M&G Ricerche Research Laboratory
Design Team: Samyn and Partners
Location: Venafro, Italy
Status: Completed 1991

As chemical industry research laboratory, the centre consists of two areas: a technical area with pilot plants for the development of production and processing methods, and a chemical-physical area with labs for the synthesis and analysis of chemical products. The implementation of these chemical and physical largescale experiments has a varying space requirement which is predictable only with difficulty. From this fact resulted the requirement to create an open, column-free space as large as possible, which at the same time would allow for separate tests to be carried out in smaller protected units.

The site eventually chosen, Venafro in the South of Italy, is a large valley surrounded by hills, fields and traditional buildings.

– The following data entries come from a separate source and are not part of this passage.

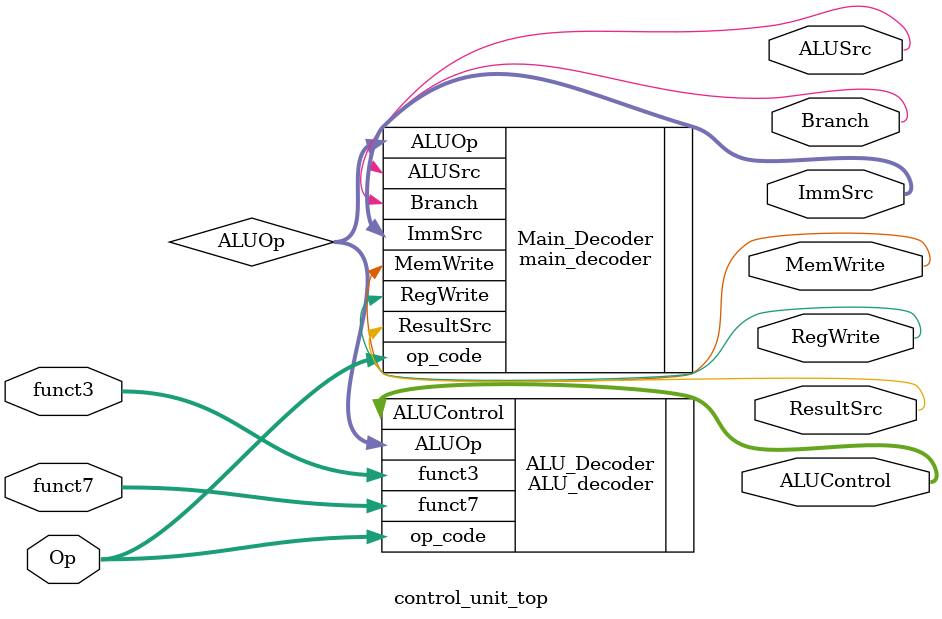
<source format=v>
`timescale 1ns / 1ps


module control_unit_top(Op,RegWrite,ImmSrc,ALUSrc,MemWrite,ResultSrc,Branch,funct3,funct7,ALUControl);

    input [6:0]Op,funct7;
    input [2:0]funct3;
    output RegWrite,ALUSrc,MemWrite,ResultSrc,Branch;
    output [1:0]ImmSrc;
    output [2:0]ALUControl;

    wire [1:0]ALUOp;

    main_decoder Main_Decoder(
                .op_code(Op),
                .RegWrite(RegWrite),
                .ImmSrc(ImmSrc),
                .MemWrite(MemWrite),
                .ResultSrc(ResultSrc),
                .Branch(Branch),
                .ALUSrc(ALUSrc),
                .ALUOp(ALUOp)
    );

    ALU_decoder ALU_Decoder(
                            .ALUOp(ALUOp),
                            .funct3(funct3),
                            .funct7(funct7),
                            .op_code(Op),
                            .ALUControl(ALUControl)
    );


endmodule

</source>
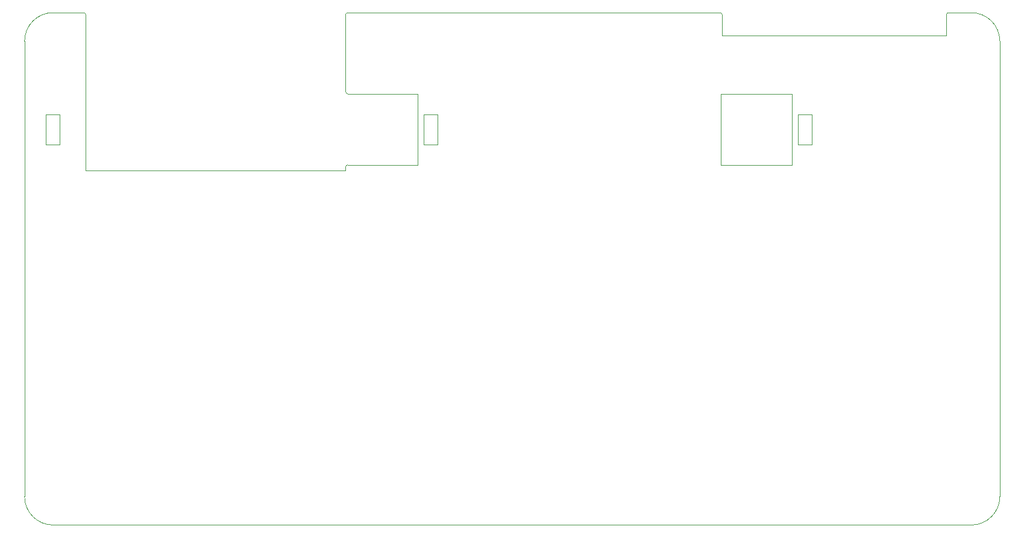
<source format=gm1>
G04 #@! TF.GenerationSoftware,KiCad,Pcbnew,8.0.5*
G04 #@! TF.CreationDate,2025-01-19T00:54:09+09:00*
G04 #@! TF.ProjectId,NERD-HPC_CASE_F,4e455244-2d48-4504-935f-434153455f46,rev?*
G04 #@! TF.SameCoordinates,Original*
G04 #@! TF.FileFunction,Profile,NP*
%FSLAX46Y46*%
G04 Gerber Fmt 4.6, Leading zero omitted, Abs format (unit mm)*
G04 Created by KiCad (PCBNEW 8.0.5) date 2025-01-19 00:54:09*
%MOMM*%
%LPD*%
G01*
G04 APERTURE LIST*
G04 #@! TA.AperFunction,Profile*
%ADD10C,0.050000*%
G04 #@! TD*
G04 APERTURE END LIST*
D10*
X168000000Y-60300000D02*
X168000000Y-63250000D01*
X115100000Y-81700000D02*
G75*
G02*
X115400000Y-81400000I300000J0D01*
G01*
X115100000Y-81700000D02*
X115100000Y-82200000D01*
X72964000Y-74308000D02*
X74964000Y-74308000D01*
X74964000Y-78508000D01*
X72964000Y-78508000D01*
X72964000Y-74308000D01*
X168000000Y-63250000D02*
X199500000Y-63250000D01*
X70000000Y-64000000D02*
X70000000Y-128000000D01*
X74000000Y-132000000D02*
X203000000Y-132000000D01*
X126050000Y-74308000D02*
X128050000Y-74308000D01*
X128050000Y-78508000D01*
X126050000Y-78508000D01*
X126050000Y-74308000D01*
X167800000Y-71400000D02*
X177778000Y-71400000D01*
X115100000Y-60300000D02*
G75*
G02*
X115400000Y-60000000I300000J0D01*
G01*
X203000000Y-60000000D02*
G75*
G02*
X207000000Y-64000000I0J-4000000D01*
G01*
X199500000Y-60300000D02*
G75*
G02*
X199800000Y-60000000I300000J0D01*
G01*
X207000000Y-128000000D02*
X207000000Y-64000000D01*
X167700000Y-60000000D02*
G75*
G02*
X168000000Y-60300000I0J-300000D01*
G01*
X125200000Y-81400000D02*
X115400000Y-81400000D01*
X115400000Y-71400000D02*
X125200000Y-71400000D01*
X177778000Y-81400000D02*
X167800000Y-81400000D01*
X167700000Y-60000000D02*
X115400000Y-60000000D01*
X178628000Y-74308000D02*
X180628000Y-74308000D01*
X180628000Y-78508000D01*
X178628000Y-78508000D01*
X178628000Y-74308000D01*
X74000000Y-132000000D02*
G75*
G02*
X70000000Y-128000000I0J4000000D01*
G01*
X78300000Y-60000000D02*
X74000000Y-60000000D01*
X115100000Y-60300000D02*
X115100000Y-71100000D01*
X207000000Y-128000000D02*
G75*
G02*
X203000000Y-132000000I-4000000J0D01*
G01*
X167800000Y-71400000D02*
X167800000Y-81400000D01*
X78600000Y-82200000D02*
X78600000Y-60300000D01*
X199800000Y-60000000D02*
X203000000Y-60000000D01*
X115400000Y-71400000D02*
G75*
G02*
X115100000Y-71100000I0J300000D01*
G01*
X199500000Y-63250000D02*
X199500000Y-60300000D01*
X125200000Y-71400000D02*
X125200000Y-81400000D01*
X70000000Y-64000000D02*
G75*
G02*
X74000000Y-60000000I4000000J0D01*
G01*
X115100000Y-82200000D02*
X78600000Y-82200000D01*
X177778000Y-71400000D02*
X177778000Y-81400000D01*
X78300000Y-60000000D02*
G75*
G02*
X78600000Y-60300000I0J-300000D01*
G01*
M02*

</source>
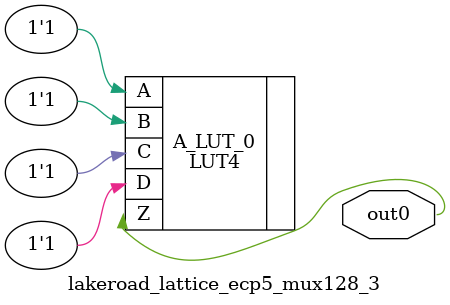
<source format=v>
/* Generated by Yosys 0.19 (git sha1 a45c131b37c, clang 13.1.6 -fPIC -Os) */

module lakeroad_lattice_ecp5_mux128_3(out0);
  wire _0_;
  wire _1_;
  wire _2_;
  wire _3_;
  wire _4_;
  wire _5_;
  wire _6_;
  output out0;
  wire out0;
  LUT4 #(
    .INIT(16'h8000)
  ) A_LUT_0 (
    .A(1'h1),
    .B(1'h1),
    .C(1'h1),
    .D(1'h1),
    .Z(out0)
  );
  LUT4 #(
    .INIT(16'h0000)
  ) B_LUT_1 (
    .A(1'h1),
    .B(1'h1),
    .C(1'h1),
    .D(1'h1),
    .Z(_6_)
  );
  LUT4 #(
    .INIT(16'h0000)
  ) C_LUT_2 (
    .A(1'h1),
    .B(1'h1),
    .C(1'h1),
    .D(1'h1),
    .Z(_5_)
  );
  LUT4 #(
    .INIT(16'h0000)
  ) D_LUT_3 (
    .A(1'h1),
    .B(1'h1),
    .C(1'h1),
    .D(1'h1),
    .Z(_4_)
  );
  LUT4 #(
    .INIT(16'h0000)
  ) E_LUT_4 (
    .A(1'h1),
    .B(1'h1),
    .C(1'h1),
    .D(1'h1),
    .Z(_3_)
  );
  LUT4 #(
    .INIT(16'h0000)
  ) F_LUT_5 (
    .A(1'h1),
    .B(1'h1),
    .C(1'h1),
    .D(1'h1),
    .Z(_2_)
  );
  LUT4 #(
    .INIT(16'h0000)
  ) G_LUT_6 (
    .A(1'h1),
    .B(1'h1),
    .C(1'h1),
    .D(1'h1),
    .Z(_1_)
  );
  LUT4 #(
    .INIT(16'h0000)
  ) H_LUT_7 (
    .A(1'h1),
    .B(1'h1),
    .C(1'h1),
    .D(1'h1),
    .Z(_0_)
  );
endmodule


</source>
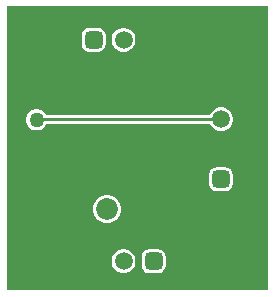
<source format=gbl>
G04*
G04 #@! TF.GenerationSoftware,Altium Limited,Altium Designer,24.7.2 (38)*
G04*
G04 Layer_Physical_Order=2*
G04 Layer_Color=16761479*
%FSAX44Y44*%
%MOMM*%
G71*
G04*
G04 #@! TF.SameCoordinates,93A25BCA-29EF-4DAC-9895-B02BB0167CD6*
G04*
G04*
G04 #@! TF.FilePolarity,Positive*
G04*
G01*
G75*
%ADD13C,0.2540*%
%ADD20C,1.8500*%
%ADD21R,1.8500X1.8500*%
%ADD26C,5.4000*%
%ADD27C,1.5000*%
G04:AMPARAMS|DCode=28|XSize=1.5mm|YSize=1.5mm|CornerRadius=0.375mm|HoleSize=0mm|Usage=FLASHONLY|Rotation=180.000|XOffset=0mm|YOffset=0mm|HoleType=Round|Shape=RoundedRectangle|*
%AMROUNDEDRECTD28*
21,1,1.5000,0.7500,0,0,180.0*
21,1,0.7500,1.5000,0,0,180.0*
1,1,0.7500,-0.3750,0.3750*
1,1,0.7500,0.3750,0.3750*
1,1,0.7500,0.3750,-0.3750*
1,1,0.7500,-0.3750,-0.3750*
%
%ADD28ROUNDEDRECTD28*%
G04:AMPARAMS|DCode=29|XSize=1.5mm|YSize=1.5mm|CornerRadius=0.375mm|HoleSize=0mm|Usage=FLASHONLY|Rotation=270.000|XOffset=0mm|YOffset=0mm|HoleType=Round|Shape=RoundedRectangle|*
%AMROUNDEDRECTD29*
21,1,1.5000,0.7500,0,0,270.0*
21,1,0.7500,1.5000,0,0,270.0*
1,1,0.7500,-0.3750,-0.3750*
1,1,0.7500,-0.3750,0.3750*
1,1,0.7500,0.3750,0.3750*
1,1,0.7500,0.3750,-0.3750*
%
%ADD29ROUNDEDRECTD29*%
%ADD30C,0.8000*%
%ADD31C,1.2700*%
%ADD32C,0.5080*%
G36*
X00946150Y00134851D02*
X00725170Y00134851D01*
X00725170Y00374881D01*
X00946150Y00374881D01*
X00946150Y00134851D01*
X00946150Y00134851D02*
G37*
%LPC*%
G36*
X00825552Y00356750D02*
X00822908Y00356750D01*
X00820355Y00356066D01*
X00818065Y00354744D01*
X00816196Y00352875D01*
X00814874Y00350585D01*
X00814190Y00348032D01*
X00814190Y00345388D01*
X00814874Y00342835D01*
X00816196Y00340545D01*
X00818065Y00338676D01*
X00820355Y00337354D01*
X00822908Y00336670D01*
X00825552Y00336670D01*
X00828105Y00337354D01*
X00830395Y00338676D01*
X00832264Y00340545D01*
X00833586Y00342835D01*
X00834270Y00345388D01*
X00834270Y00348032D01*
X00833586Y00350585D01*
X00832264Y00352875D01*
X00830395Y00354744D01*
X00828105Y00356066D01*
X00825552Y00356750D01*
X00825552Y00356750D02*
G37*
G36*
X00802580Y00356873D02*
X00795080Y00356873D01*
X00792626Y00356385D01*
X00790545Y00354995D01*
X00789155Y00352914D01*
X00788667Y00350460D01*
X00788667Y00342960D01*
X00789155Y00340506D01*
X00790545Y00338425D01*
X00792626Y00337035D01*
X00795080Y00336547D01*
X00802580Y00336547D01*
X00805034Y00337035D01*
X00807115Y00338425D01*
X00808505Y00340506D01*
X00808993Y00342960D01*
X00808993Y00350460D01*
X00808505Y00352914D01*
X00807115Y00354995D01*
X00805034Y00356385D01*
X00802580Y00356873D01*
X00802580Y00356873D02*
G37*
G36*
X00908102Y00289440D02*
X00905458Y00289440D01*
X00902905Y00288756D01*
X00900615Y00287434D01*
X00898746Y00285565D01*
X00897424Y00283275D01*
X00897363Y00283046D01*
X00758455Y00283046D01*
X00757684Y00284381D01*
X00756029Y00286036D01*
X00754001Y00287206D01*
X00751740Y00287812D01*
X00749400Y00287812D01*
X00747139Y00287206D01*
X00745111Y00286036D01*
X00743456Y00284381D01*
X00742286Y00282353D01*
X00741680Y00280092D01*
X00741680Y00277752D01*
X00742286Y00275491D01*
X00743456Y00273463D01*
X00745111Y00271808D01*
X00747139Y00270638D01*
X00749400Y00270032D01*
X00751740Y00270032D01*
X00754001Y00270638D01*
X00756029Y00271808D01*
X00757684Y00273463D01*
X00758730Y00275276D01*
X00897568Y00275276D01*
X00898746Y00273235D01*
X00900615Y00271366D01*
X00902905Y00270044D01*
X00905458Y00269360D01*
X00908102Y00269360D01*
X00910655Y00270044D01*
X00912945Y00271366D01*
X00914814Y00273235D01*
X00916136Y00275525D01*
X00916820Y00278078D01*
X00916820Y00280722D01*
X00916136Y00283275D01*
X00914814Y00285565D01*
X00912945Y00287434D01*
X00910655Y00288756D01*
X00908102Y00289440D01*
X00908102Y00289440D02*
G37*
G36*
X00910530Y00238763D02*
X00903030Y00238763D01*
X00900576Y00238275D01*
X00898495Y00236885D01*
X00897105Y00234804D01*
X00896617Y00232350D01*
X00896617Y00224850D01*
X00897105Y00222396D01*
X00898495Y00220315D01*
X00900576Y00218925D01*
X00903030Y00218437D01*
X00910530Y00218437D01*
X00912984Y00218925D01*
X00915065Y00220315D01*
X00916455Y00222396D01*
X00916943Y00224850D01*
X00916943Y00232350D01*
X00916455Y00234804D01*
X00915065Y00236885D01*
X00912984Y00238275D01*
X00910530Y00238763D01*
X00910530Y00238763D02*
G37*
G36*
X00811812Y00214990D02*
X00808708Y00214990D01*
X00805709Y00214186D01*
X00803021Y00212634D01*
X00800826Y00210439D01*
X00799274Y00207751D01*
X00798470Y00204752D01*
X00798470Y00201648D01*
X00799274Y00198649D01*
X00800826Y00195961D01*
X00803021Y00193766D01*
X00805709Y00192213D01*
X00808708Y00191410D01*
X00811812Y00191410D01*
X00814811Y00192213D01*
X00817499Y00193766D01*
X00819694Y00195961D01*
X00821246Y00198649D01*
X00822050Y00201648D01*
X00822050Y00204752D01*
X00821246Y00207751D01*
X00819694Y00210439D01*
X00817499Y00212634D01*
X00814811Y00214186D01*
X00811812Y00214990D01*
X00811812Y00214990D02*
G37*
G36*
X00825552Y00169250D02*
X00822908Y00169250D01*
X00820355Y00168566D01*
X00818065Y00167244D01*
X00816196Y00165375D01*
X00814874Y00163085D01*
X00814190Y00160532D01*
X00814190Y00157888D01*
X00814874Y00155335D01*
X00816196Y00153045D01*
X00818065Y00151176D01*
X00820355Y00149854D01*
X00822908Y00149170D01*
X00825552Y00149170D01*
X00828105Y00149854D01*
X00830395Y00151176D01*
X00832264Y00153045D01*
X00833586Y00155335D01*
X00834270Y00157888D01*
X00834270Y00160532D01*
X00833586Y00163085D01*
X00832264Y00165375D01*
X00830395Y00167244D01*
X00828105Y00168566D01*
X00825552Y00169250D01*
X00825552Y00169250D02*
G37*
G36*
X00853380Y00169373D02*
X00845880Y00169373D01*
X00843426Y00168885D01*
X00841345Y00167495D01*
X00839955Y00165414D01*
X00839467Y00162960D01*
X00839467Y00155460D01*
X00839955Y00153006D01*
X00841345Y00150925D01*
X00843426Y00149535D01*
X00845880Y00149047D01*
X00853380Y00149047D01*
X00855834Y00149535D01*
X00857915Y00150925D01*
X00859305Y00153006D01*
X00859793Y00155460D01*
X00859793Y00162960D01*
X00859305Y00165414D01*
X00857915Y00167495D01*
X00855834Y00168885D01*
X00853380Y00169373D01*
X00853380Y00169373D02*
G37*
%LPD*%
D13*
X00750570Y00278922D02*
X00750809Y00279161D01*
X00905749Y00279161D01*
X00906780Y00278130D01*
D20*
X00810260Y00203200D02*
D03*
D21*
X00810260Y00304800D02*
D03*
D26*
X00902970Y00177800D02*
D03*
X00900430Y00334010D02*
D03*
D27*
X00798830Y00159210D02*
D03*
X00824230Y00159210D02*
D03*
X00906780Y00254000D02*
D03*
X00906780Y00279400D02*
D03*
X00849630Y00346710D02*
D03*
X00824230Y00346710D02*
D03*
D28*
X00798830Y00346710D02*
D03*
X00849630Y00159210D02*
D03*
D29*
X00906780Y00228600D02*
D03*
D30*
X00740000Y00140000D02*
D03*
X00760000Y00140000D02*
D03*
X00780000Y00140000D02*
D03*
X00800000Y00140000D02*
D03*
X00820000Y00140000D02*
D03*
X00840001Y00140000D02*
D03*
X00860001Y00140000D02*
D03*
X00880001Y00140000D02*
D03*
X00900001Y00140000D02*
D03*
X00920001Y00140000D02*
D03*
X00930001Y00200000D02*
D03*
X00920001Y00220000D02*
D03*
X00930001Y00240000D02*
D03*
X00920001Y00260000D02*
D03*
X00930001Y00280000D02*
D03*
X00920001Y00300000D02*
D03*
X00900001Y00300000D02*
D03*
X00880001Y00300000D02*
D03*
X00850001Y00320000D02*
D03*
X00860001Y00300000D02*
D03*
X00840001Y00300000D02*
D03*
X00845892Y00271150D02*
D03*
X00867482Y00234320D02*
D03*
X00890001Y00240000D02*
D03*
X00850001Y00200000D02*
D03*
X00860001Y00180000D02*
D03*
X00840001Y00180000D02*
D03*
X00870001Y00160000D02*
D03*
X00811530Y00237490D02*
D03*
X00780000Y00180000D02*
D03*
X00770000Y00160000D02*
D03*
X00800000Y00180000D02*
D03*
X00750000Y00240000D02*
D03*
X00740000Y00220000D02*
D03*
X00750000Y00200000D02*
D03*
X00760000Y00180000D02*
D03*
X00740000Y00180000D02*
D03*
X00750000Y00160000D02*
D03*
X00740000Y00260000D02*
D03*
X00780000Y00300000D02*
D03*
X00750000Y00320000D02*
D03*
X00740000Y00300000D02*
D03*
X00780000Y00340000D02*
D03*
X00790000Y00360000D02*
D03*
X00810000Y00360000D02*
D03*
X00830000Y00360000D02*
D03*
X00830000Y00320000D02*
D03*
X00870001Y00360000D02*
D03*
X00930001Y00360000D02*
D03*
X00770000Y00360000D02*
D03*
X00750000Y00360000D02*
D03*
X00760000Y00340000D02*
D03*
X00740000Y00340000D02*
D03*
D31*
X00750570Y00278922D02*
D03*
D32*
X00906302Y00278922D02*
X00906780Y00279400D01*
M02*

</source>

A light tentlike form appeared from the first sketches and evolved into an almost oval form, 85 m by 32 m, creating a single volume covered with a lightweight 15 m high structure, and supported by symmetrical metal lattice arches held by six longitudinal suspension cables.  This space, lit by the translucency of the membrane, as well as by the perimeter steel framed and arched window, is used for both types of research.

The structure is placed in the centre of an oval reflective pool, designed for security, thermal regulation, and to enhance the form and the landscape with its reflections and coolness.  The closed research areas as well as the offices are completely air-conditioned.

The membrane is made of PVC coated polyester, stretched between metal arches. At its base, a cable holds the feet to the arches positioned in the pool.  The junction between the membrane and the metallic perimeter half-arches is made of a supple transparent PVC material that is fixed into the perimeter of the half-arches and on to the membrane's main suspension cable.